- TEXTO FORNECIDO
━━━━━━━━━━

Segundo Modesto, que considera a tese uma “ficção jurídica”, estará na mão dos magistrados o destino das terras indígenas, mesmo em caso de vitória dos ruralistas. “Independente de o Lira institucionalizar a pauta do marco temporal, quem vai ter a última palavra sobre essa tese será o STF, seja no julgamento envolvendo os recursos extraordinários do povo Xokleng, seja numa possível ação de controle de constitucionalidade”, pondera. 

Pressão por terras é regional e orquestrada com governos locais

A tese do Marco Temporal é construída em torno da disputa do povo Xokleng de Santa Catarina para demarcação de suas terras. Historicamente perseguidos e dizimados por capangas contratados pelos colonos da região até os anos 1930, os Xokleng ainda guardam memórias transmitidas oralmente por gerações. 

“A gente sabe que a terra é nossa. Meus pais me criaram aqui e o problema não é nem pelos colonos, é pelo governo do estado que nos deu essa terra. A gente sabe que a história não é de 88 para cá, é muito triste quando dizem que o marco temporal tem que ser fixado desde 88 para cá", protesta Tucun Grakan, cacique do povo Xokleng.

━━━━━━━━━━

- DADOS ARMAZENADOS

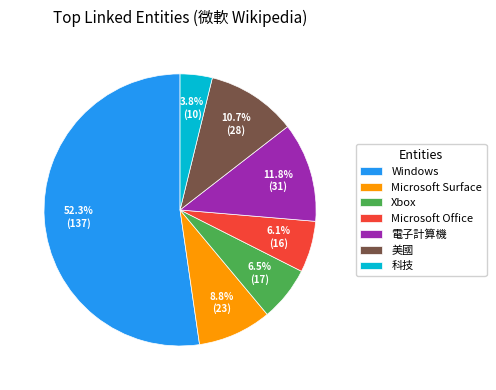

Which slice represents more than half of the pie?

Windows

━━━━━━━━━━

- ENUNCIADO DA TAREFA
Devolva, sem nenhuma alteração, o trecho do texto sobre o marco temporal que começa em "A tese do Marco" e vai até "oralmente por gerações.", inclusive.

- RESPOSTA DO EXERCÍCIO
A tese do Marco Temporal é construída em torno da disputa do povo Xokleng de Santa Catarina para demarcação de suas terras. Historicamente perseguidos e dizimados por capangas contratados pelos colonos da região até os anos 1930, os Xokleng ainda guardam memórias transmitidas oralmente por gerações.